Several losses feature doubled rooks that never connect (e.g. 26.Rc5? in the same game). A quick “rook harmony” checklist on every move will help: “Are my rooks (a) connected, (b) on open/semi-open files, (c) supporting each other?” If not, look for a way to fix one of those three. -
Prophylaxis before tactics.
You spot attacking ideas quickly but occasionally miss the opponent’s counter-punch (e.g. 30…Ra6 hitting a4/a5). Challenge yourself to name your opponent’s three most forcing replies before finalising a move. -
Clock discipline.
In several games you dipped under 90 seconds with 15+ moves to play. Try the “30-second rule”: if you have spent 30 seconds and still see nothing decisive, play the healthiest move you can find and bank the time.
Mini-lesson: converting the extra pawn
Your technique vs dna77 was strong; here’s a condensed blueprint:
Follow these steps any time you’re up a healthy pawn:
- Centralise king (Kf8–Ke7–Kd6 in the game).
- Trade pieces but not active pawns.
- Create an outside passer to stretch the defence.
Next-week training plan
- 3 rapid games per day with post-game self-annotation (limit to 15 minutes).
- Daily 15-minute session on rook endings – start with Lucena/Philidor then practise 4-vs-3 same-flank.
- Study one model game where the stronger side wins with pawn storms + central breaks.

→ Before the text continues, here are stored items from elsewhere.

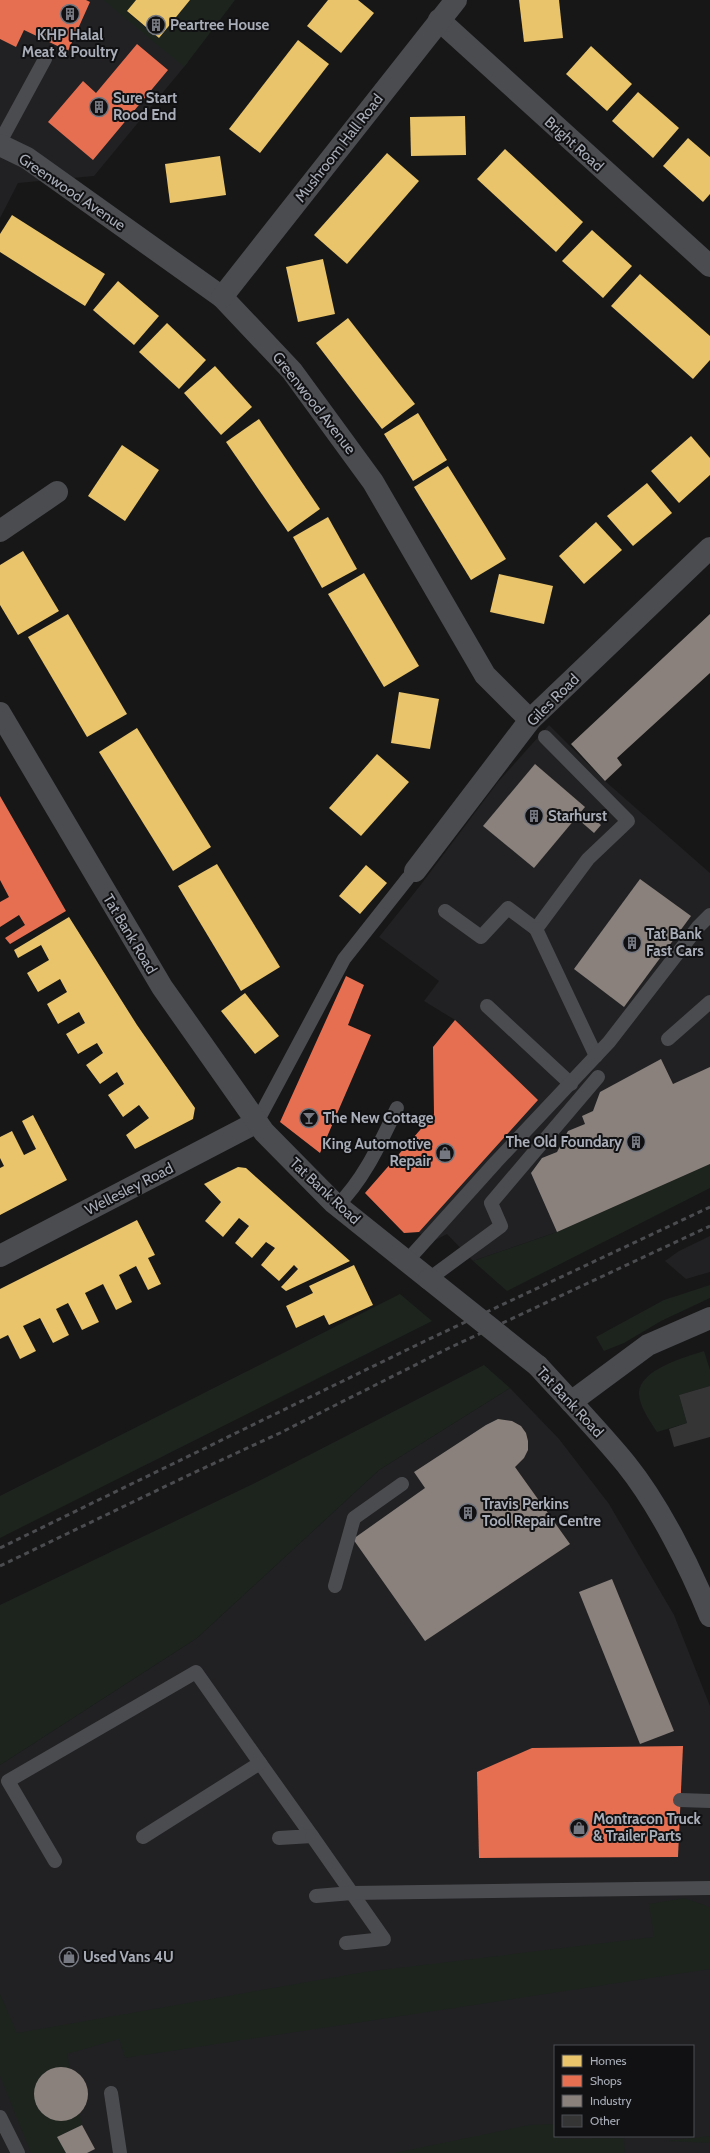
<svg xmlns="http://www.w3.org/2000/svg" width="710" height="2153" font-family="Cabin,sans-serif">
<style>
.built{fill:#212123;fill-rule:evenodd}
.green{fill:#1d241e}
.homes{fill:#e9c46a}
.shops{fill:#e76f51}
.industry{fill:#8a817c}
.building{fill:#353536}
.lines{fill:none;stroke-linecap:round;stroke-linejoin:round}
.service{stroke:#4b4c50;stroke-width:14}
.minor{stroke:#4b4c50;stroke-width:22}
.tertiary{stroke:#4b4c50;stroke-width:22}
.rail{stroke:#4b4c4f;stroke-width:3;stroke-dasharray:5 4;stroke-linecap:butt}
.tertiary-bridge{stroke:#4b4c50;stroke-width:22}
.labels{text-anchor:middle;stroke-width:4;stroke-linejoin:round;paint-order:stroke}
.poi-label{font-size:15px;font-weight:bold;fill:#a8adb8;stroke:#111113;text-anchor:start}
.street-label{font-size:15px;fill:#a8adb8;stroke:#111113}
</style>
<rect width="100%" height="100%" fill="#171717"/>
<g class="built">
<polygon points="0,0 106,0 188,62 94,176 18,183 0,218"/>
<polygon points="549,725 605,781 710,873 710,1164 557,1232 473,1261 447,1234 428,1244 419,1232 404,1233 365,1193 434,1114 433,1047 455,1020 424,1001 439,981 379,937 419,887 498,782"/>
<polygon points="710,1236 710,1272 686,1279 665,1261 679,1251"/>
<path d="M 510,1388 L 559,1439 L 609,1504 L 674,1615 L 710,1706 L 710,2153 L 0,2153 L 0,1765 L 197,1638 L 379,1470 ZM 555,2046 L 693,2046 L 693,2136 L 555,2136 Z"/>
</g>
<g class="green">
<polygon points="103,0 136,0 127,12 159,38 190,0 235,0 184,67"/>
<polygon points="710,1164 710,1188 507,1291 473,1261 557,1232"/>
<polygon points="710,1285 710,1298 661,1321 624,1343 604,1351 596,1337 664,1300"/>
<polygon points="400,1294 432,1321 0,1538 0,1496"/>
<path d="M 704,1351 L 710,1370 L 710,1386 L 679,1395 L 687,1423 L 657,1432 C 650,1421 639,1406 639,1393 C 640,1369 686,1357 704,1351 Z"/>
<polygon points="484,1365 510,1388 379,1470 197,1638 0,1765 0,1605 255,1483"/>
<polygon points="684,1898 710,1907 710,1969 125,2058 119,2039 67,2054 82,2125 57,2137 66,2153 31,2153 0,2076 0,1994 17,2033 364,1972 654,1937 649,1904"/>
<polygon points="555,2124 555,2136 559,2136 559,2139 624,2138 625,2153 394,2153 529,2125"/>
<polygon points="710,2136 710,2143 666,2141"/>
</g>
<g class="homes">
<polygon points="136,0 190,0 159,38 127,11"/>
<polygon points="328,0 358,0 374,13 341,53 307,26"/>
<polygon points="519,0 559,0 563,38 524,42"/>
<polygon points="298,40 329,64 260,153 229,129"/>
<polygon points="591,46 632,84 607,111 566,74"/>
<polygon points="638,92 679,128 653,158 612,121"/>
<polygon points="465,116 466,155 411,156 410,117"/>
<polygon points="688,138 710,157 710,194 703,202 663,166"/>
<polygon points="505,149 583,222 556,252 477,179"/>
<polygon points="387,153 419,181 347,264 314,235"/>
<polygon points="220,156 226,195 170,203 165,164"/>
<polygon points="12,215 105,274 85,306 0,252 0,234"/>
<polygon points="592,230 632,266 603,298 562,261"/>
<polygon points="323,259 335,314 298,322 286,267"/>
<polygon points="640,274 710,336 710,360 693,379 611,306"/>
<polygon points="118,281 159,316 134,345 93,310"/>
<polygon points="348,318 415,404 382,429 316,343"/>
<polygon points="167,323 206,360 179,389 139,352"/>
<polygon points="215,366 252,407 221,435 184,393"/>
<polygon points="418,413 447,460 413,481 384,434"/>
<polygon points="259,419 320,509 288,532 226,442"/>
<polygon points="691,436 710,458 710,475 679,503 651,471"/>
<polygon points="122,445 159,470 125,521 88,496"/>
<polygon points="448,466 506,559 471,580 414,487"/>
<polygon points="647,483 672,513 633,546 607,516"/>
<polygon points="328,517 357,569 322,588 293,537"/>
<polygon points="596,522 622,550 584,584 559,556"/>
<polygon points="23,551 59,611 18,635 0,605 0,565"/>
<polygon points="364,573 419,666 384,687 328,594"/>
<polygon points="499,574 553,586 544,624 490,612"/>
<polygon points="68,614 127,714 87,737 28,637"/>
<polygon points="399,692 439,699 430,749 391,743"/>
<polygon points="137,728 211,847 173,871 99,752"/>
<polygon points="377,754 409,782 361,836 329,808"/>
<polygon points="217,864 280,967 241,991 178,886"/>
<polygon points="366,865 387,883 360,914 339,896"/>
<polygon points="69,917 137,1025 195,1108 193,1119 135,1149 126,1135 149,1118 139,1105 123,1117 108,1095 124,1084 117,1072 100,1084 86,1065 103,1053 97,1043 78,1054 66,1034 85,1023 79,1012 58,1024 47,1004 67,992 60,979 38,992 27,973 49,960 41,945 18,958 14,950"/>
<polygon points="245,993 279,1036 255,1054 221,1011"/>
<polygon points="33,1115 67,1180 0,1215 0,1168 4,1166 0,1158 0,1137 12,1131 24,1155 36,1149 22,1121"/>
<polygon points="238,1167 246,1168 350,1261 286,1291 281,1287 298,1269 294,1265 279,1281 261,1265 275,1248 266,1242 252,1258 235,1243 249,1226 239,1218 223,1237 205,1221 221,1202 204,1184"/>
<polygon points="137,1220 155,1255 148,1258 161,1284 148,1290 136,1266 119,1275 132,1302 116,1310 103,1284 85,1293 99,1322 82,1330 68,1303 56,1309 69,1335 53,1343 40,1318 23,1326 36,1351 20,1359 8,1335 0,1339 0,1289"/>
<polygon points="354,1265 373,1305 329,1325 324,1315 296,1328 286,1306 313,1293 309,1286"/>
</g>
<g class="shops">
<polygon points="0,0 86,0 90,2 68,51 24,30 16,47 0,39"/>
<polygon points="137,44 168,70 93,160 48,122 83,81 96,93"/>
<polygon points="0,796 66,911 10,944 5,938 25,925 19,915 0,927 0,902 9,897 0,880"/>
<polygon points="346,976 364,985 348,1025 371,1035 320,1153 280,1122"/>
<polygon points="455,1020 538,1100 419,1232 404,1233 365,1193 434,1114 433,1047"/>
<polygon points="683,1746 678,1857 479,1858 477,1772 532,1748"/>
</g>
<g class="industry">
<polygon points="710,614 710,673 617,758 622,765 605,781 571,744"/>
<polygon points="535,764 585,807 534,868 483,826"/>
<polygon points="586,812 601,825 594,833 579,820"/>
<polygon points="640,879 691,916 624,1007 574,969"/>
<polygon points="661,1059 673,1084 710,1067 710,1164 557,1232 531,1173 542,1158 557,1152 568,1131 585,1124 582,1116 593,1111 600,1092"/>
<polygon points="498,1419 512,1421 521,1426 526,1433 528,1441 528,1450 524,1458 515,1467 570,1544 425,1641 353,1539 425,1488 414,1472 486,1425"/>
<polygon points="612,1579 674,1731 640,1744 579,1592"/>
<circle cx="61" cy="2094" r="27"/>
<polygon points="82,2125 95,2149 87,2153 66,2153 57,2137"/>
</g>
<polygon class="building" points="710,1386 710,1437 674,1447 669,1429 687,1423 679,1395"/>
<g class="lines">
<g class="service">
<polyline points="0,142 45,59"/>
<polyline points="445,911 481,937 508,908 536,929 588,859 628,821 545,737"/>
<polyline points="536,929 596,1056"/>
<polyline points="487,1006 571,1084"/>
<polyline points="668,1039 710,1002"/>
<polyline points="257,1122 344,959 408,878"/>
<path d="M 337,1206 C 365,1178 380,1143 397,1108"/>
<polyline points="406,1262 496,1162 609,1042 698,927 710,915"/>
<polyline points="429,1279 501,1226 491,1203 598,1077"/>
<polyline points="335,1586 354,1518 402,1484"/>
<polyline points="260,1763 312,1836 279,1838"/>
<polyline points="680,1800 710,1801"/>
<polyline points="312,1836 384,1939 346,1943"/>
<polyline points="55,1861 8,1781 196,1672 260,1763 143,1837"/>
<polyline points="316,1896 352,1893 710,1888"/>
<polyline points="111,2093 120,2153"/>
<polyline points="0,2117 18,2153"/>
</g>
<g class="minor">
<polyline points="439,20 710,266"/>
<polyline points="0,145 27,158 222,297 292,371 373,482 485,675 530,720"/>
<polyline points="222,297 456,0"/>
<polyline points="0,531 57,492"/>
<polyline points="415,871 530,720 710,548"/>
<polyline points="0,1256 257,1122"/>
</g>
<g class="tertiary">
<polyline points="0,713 162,987 264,1132 334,1203 429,1279"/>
<path d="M 538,1366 C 567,1398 598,1430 626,1464 C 659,1505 690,1567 710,1616"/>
<polyline points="571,1402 648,1345 710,1318"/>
</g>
<g class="rail">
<polyline points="0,1548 425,1341 710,1207"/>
<polyline points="0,1566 191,1474 280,1433 447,1349 710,1226"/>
</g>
<polyline class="tertiary-bridge" points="429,1279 538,1366"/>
</g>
<defs>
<symbol id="building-ring" viewBox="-11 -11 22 22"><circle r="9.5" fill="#111113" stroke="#757880" stroke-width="1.5"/><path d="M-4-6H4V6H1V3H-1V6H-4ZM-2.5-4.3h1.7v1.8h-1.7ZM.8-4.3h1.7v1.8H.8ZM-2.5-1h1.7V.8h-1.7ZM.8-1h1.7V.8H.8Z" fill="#757880"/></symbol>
<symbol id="bar-ring" viewBox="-11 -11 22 22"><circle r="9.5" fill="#111113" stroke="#757880" stroke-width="1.5"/><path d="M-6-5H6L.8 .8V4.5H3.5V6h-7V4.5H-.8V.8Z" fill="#757880"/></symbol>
<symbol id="shop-ring" viewBox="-11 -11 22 22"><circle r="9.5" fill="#111113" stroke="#757880" stroke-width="1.5"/><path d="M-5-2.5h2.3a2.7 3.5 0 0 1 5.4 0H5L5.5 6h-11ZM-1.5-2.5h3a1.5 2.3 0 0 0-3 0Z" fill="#757880"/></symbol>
</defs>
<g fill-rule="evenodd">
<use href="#building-ring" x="59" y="3" width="22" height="22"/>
<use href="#building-ring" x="145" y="14" width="22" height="22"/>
<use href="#building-ring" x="88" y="96" width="22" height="22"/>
<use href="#building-ring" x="523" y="805" width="22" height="22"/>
<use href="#building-ring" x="621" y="932" width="22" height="22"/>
<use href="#bar-ring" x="298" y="1107" width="22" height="22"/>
<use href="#building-ring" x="625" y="1131" width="22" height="22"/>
<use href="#shop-ring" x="434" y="1142" width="22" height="22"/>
<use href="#building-ring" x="457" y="1502" width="22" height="22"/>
<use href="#shop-ring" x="568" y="1817" width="22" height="22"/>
<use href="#shop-ring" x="58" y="1946" width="22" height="22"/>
</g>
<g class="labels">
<g class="poi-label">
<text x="170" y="30">Peartree House</text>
<text x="70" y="40" text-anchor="middle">KHP Halal<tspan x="70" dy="17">Meat &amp; Poultry</tspan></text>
<text x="113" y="103">Sure Start<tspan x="113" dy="17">Rood End</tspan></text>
<text x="548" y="821">Starhurst</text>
<text x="646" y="939">Tat Bank<tspan x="646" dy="17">Fast Cars</tspan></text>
<text x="323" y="1123">The New Cottage</text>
<text x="622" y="1147" text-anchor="end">The Old Foundary</text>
<text x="431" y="1149" text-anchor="end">King Automotive<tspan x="431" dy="17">Repair</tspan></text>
<text x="482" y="1509">Travis Perkins<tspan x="482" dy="17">Tool Repair Centre</tspan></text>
<text x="593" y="1824">Montracon Truck<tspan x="593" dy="17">&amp; Trailer Parts</tspan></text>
<text x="83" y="1962">Used Vans 4U</text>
</g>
<g class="street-label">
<text transform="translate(574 144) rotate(42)" y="5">Bright Road</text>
<text transform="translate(339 148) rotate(-52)" y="5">Mushroom Hall Road</text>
<text transform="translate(72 192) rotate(34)" y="5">Greenwood Avenue</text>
<text transform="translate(314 403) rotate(52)" y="5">Greenwood Avenue</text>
<text transform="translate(553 700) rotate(-45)" y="5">Giles Road</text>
<text transform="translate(130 934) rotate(59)" y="5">Tat Bank Road</text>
<text transform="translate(129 1189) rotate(-27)" y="5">Wellesley Road</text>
<text transform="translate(325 1191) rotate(43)" y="5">Tat Bank Road</text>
<text transform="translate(570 1402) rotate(47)" y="5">Tat Bank Road</text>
</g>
</g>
<rect x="554" y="2045" width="140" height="92" fill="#111113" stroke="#4d4f55"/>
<rect x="562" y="2055" width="20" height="12" fill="#e9c46a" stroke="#4d4f55"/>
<text x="590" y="2065" font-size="12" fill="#a8adb8">Homes</text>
<rect x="562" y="2075" width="20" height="12" fill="#e76f51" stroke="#4d4f55"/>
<text x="590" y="2085" font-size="12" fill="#a8adb8">Shops</text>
<rect x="562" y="2095" width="20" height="12" fill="#8a817c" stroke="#4d4f55"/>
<text x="590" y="2105" font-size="12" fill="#a8adb8">Industry</text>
<rect x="562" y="2115" width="20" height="12" fill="#353536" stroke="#4d4f55"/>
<text x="590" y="2125" font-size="12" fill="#a8adb8">Other</text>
</svg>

Add it to your personal database.
- Solve 20 tactics focused on defensive motifs (zwischenzug, back-rank defences) to balance your attacking eye.
Keep the momentum!
Your attacking flair is evident, and with a bit more restraint before committing central and wing pawns you’ll tighten the few leaks in your repertoire. Keep enjoying the game and analysing both wins and losses – that’s where the real rating points hide.